### DOCUMENT PASSAGE
______

Matías Tellechea

Personal information
- Full name: Matías Nicolás Tellechea Pérez
- Date of birth: 21 September 1992 (age 33)
- Place of birth: Maldonado, Uruguay
- Height: 1.80 m (5 ft 11 in)
- Position: Forward

Team information
- Current team: Atenas
- Number: 21

Youth career
- Atenas

Senior career*
- Years: Team / Apps / (Gls)
- 2010: Atenas / 12 / (3)
- 2010–2011: River Plate Montevideo / 0 / (0)
- 2011–2012: Cerro Largo / 25 / (3)
- 2012–2013: Botafogo / 0 / (0)
- 2013: → Luziânia (loan) / – / (–)
- 2013–2015: Deportivo Maldonado / 30 / (1)
- 2015: → Cerro Largo (loan) / 14 / (1)
- 2015–2017: Cerro Largo / 55 / (1)
- 2018: Deportivo Maldonado / 17 / (1)
- 2019: Cerro Largo / 27 / (3)
- 2020: Deportivo Maldonado / 29 / (2)
- 2021: Lautaro de Buin / 0 / (0)
- 2021: Deportes Melipilla / 7 / (0)
- 2022–2023: Deportivo Maldonado / 32 / (0)
- 2024–: Atenas / 4 / (0)

= Matías Tellechea =

Uruguayan footballer

Matías Nicolás Tellechea Pérez (born 21 September 1992) is a Uruguayan footballer who plays as a forward for Atenas de San Carlos.

==Club career==
Born in Maldonado, Uruguay, Tellechea started his career with Atenas de San Carlos and River Plate in his homeland. In 2011, he joined Cerro Largo, with whom he reached the fourth place in the 2011–12 Uruguayan Primera División, qualifying to the 2012 Copa Sudamericana. In August 2012, he moved to Brazil, signed with Botafogo and played on loan for Luziânia in both the 2013 Copa do Brasil and the Campeonato Brasiliense.

______

### RECORDS
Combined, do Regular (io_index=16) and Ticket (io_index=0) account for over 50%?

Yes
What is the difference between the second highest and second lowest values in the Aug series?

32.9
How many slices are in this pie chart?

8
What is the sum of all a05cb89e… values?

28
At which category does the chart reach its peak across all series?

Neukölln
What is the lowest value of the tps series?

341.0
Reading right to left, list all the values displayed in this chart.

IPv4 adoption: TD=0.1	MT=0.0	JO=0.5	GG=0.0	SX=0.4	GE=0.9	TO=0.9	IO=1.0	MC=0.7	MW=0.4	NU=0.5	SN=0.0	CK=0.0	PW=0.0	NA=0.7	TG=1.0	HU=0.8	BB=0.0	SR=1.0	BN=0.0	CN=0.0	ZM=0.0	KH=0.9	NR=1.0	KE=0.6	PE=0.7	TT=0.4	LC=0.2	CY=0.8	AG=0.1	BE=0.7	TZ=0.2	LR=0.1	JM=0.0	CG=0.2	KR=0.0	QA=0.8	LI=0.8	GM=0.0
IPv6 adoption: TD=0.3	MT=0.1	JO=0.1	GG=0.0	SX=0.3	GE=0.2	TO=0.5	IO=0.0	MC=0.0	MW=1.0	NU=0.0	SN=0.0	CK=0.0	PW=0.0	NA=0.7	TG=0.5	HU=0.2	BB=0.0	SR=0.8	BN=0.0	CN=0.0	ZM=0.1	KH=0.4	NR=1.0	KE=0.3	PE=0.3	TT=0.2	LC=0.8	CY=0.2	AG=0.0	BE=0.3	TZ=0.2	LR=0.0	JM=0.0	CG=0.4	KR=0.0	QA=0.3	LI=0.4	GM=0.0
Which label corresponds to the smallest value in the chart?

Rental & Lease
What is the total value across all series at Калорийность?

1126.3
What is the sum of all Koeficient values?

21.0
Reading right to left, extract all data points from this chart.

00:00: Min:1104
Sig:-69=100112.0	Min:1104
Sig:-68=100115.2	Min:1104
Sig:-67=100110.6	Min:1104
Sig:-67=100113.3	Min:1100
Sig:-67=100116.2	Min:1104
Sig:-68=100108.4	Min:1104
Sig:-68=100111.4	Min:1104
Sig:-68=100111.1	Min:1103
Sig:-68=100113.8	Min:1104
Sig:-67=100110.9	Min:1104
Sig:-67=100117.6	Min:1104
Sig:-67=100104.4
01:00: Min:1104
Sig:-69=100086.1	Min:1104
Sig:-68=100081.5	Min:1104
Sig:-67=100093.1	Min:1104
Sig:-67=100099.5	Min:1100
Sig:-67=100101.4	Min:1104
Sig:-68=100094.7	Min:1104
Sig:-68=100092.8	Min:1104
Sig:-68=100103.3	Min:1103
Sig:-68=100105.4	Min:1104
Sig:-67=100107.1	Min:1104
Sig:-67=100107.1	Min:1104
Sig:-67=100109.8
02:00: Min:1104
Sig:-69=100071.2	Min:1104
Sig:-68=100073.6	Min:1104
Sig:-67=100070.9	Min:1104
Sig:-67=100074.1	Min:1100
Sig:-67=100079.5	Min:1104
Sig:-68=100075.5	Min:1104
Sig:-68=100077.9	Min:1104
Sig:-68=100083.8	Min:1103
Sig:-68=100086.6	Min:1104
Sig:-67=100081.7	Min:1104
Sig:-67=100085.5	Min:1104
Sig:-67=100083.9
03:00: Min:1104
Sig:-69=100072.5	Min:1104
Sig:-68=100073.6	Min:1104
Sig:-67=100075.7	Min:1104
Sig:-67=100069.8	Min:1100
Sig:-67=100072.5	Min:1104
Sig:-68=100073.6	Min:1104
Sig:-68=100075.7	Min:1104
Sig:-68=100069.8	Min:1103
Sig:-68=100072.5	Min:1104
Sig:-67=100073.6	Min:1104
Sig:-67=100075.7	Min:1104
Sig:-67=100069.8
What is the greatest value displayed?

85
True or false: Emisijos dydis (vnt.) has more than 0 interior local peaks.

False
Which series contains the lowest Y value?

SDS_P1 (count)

______

### DIRECTIONS
Reproduce the full Matías Tellechea profile word for word, from its header through the end of the club career paragraph.

### EXERCISE ANSWER
Matías Tellechea

Personal information
- Full name: Matías Nicolás Tellechea Pérez
- Date of birth: 21 September 1992 (age 33)
- Place of birth: Maldonado, Uruguay
- Height: 1.80 m (5 ft 11 in)
- Position: Forward

Team information
- Current team: Atenas
- Number: 21

Youth career
- Atenas

Senior career*
- Years: Team / Apps / (Gls)
- 2010: Atenas / 12 / (3)
- 2010–2011: River Plate Montevideo / 0 / (0)
- 2011–2012: Cerro Largo / 25 / (3)
- 2012–2013: Botafogo / 0 / (0)
- 2013: → Luziânia (loan) / – / (–)
- 2013–2015: Deportivo Maldonado / 30 / (1)
- 2015: → Cerro Largo (loan) / 14 / (1)
- 2015–2017: Cerro Largo / 55 / (1)
- 2018: Deportivo Maldonado / 17 / (1)
- 2019: Cerro Largo / 27 / (3)
- 2020: Deportivo Maldonado / 29 / (2)
- 2021: Lautaro de Buin / 0 / (0)
- 2021: Deportes Melipilla / 7 / (0)
- 2022–2023: Deportivo Maldonado / 32 / (0)
- 2024–: Atenas / 4 / (0)

= Matías Tellechea =

Uruguayan footballer

Matías Nicolás Tellechea Pérez (born 21 September 1992) is a Uruguayan footballer who plays as a forward for Atenas de San Carlos.

==Club career==
Born in Maldonado, Uruguay, Tellechea started his career with Atenas de San Carlos and River Plate in his homeland. In 2011, he joined Cerro Largo, with whom he reached the fourth place in the 2011–12 Uruguayan Primera División, qualifying to the 2012 Copa Sudamericana. In August 2012, he moved to Brazil, signed with Botafogo and played on loan for Luziânia in both the 2013 Copa do Brasil and the Campeonato Brasiliense.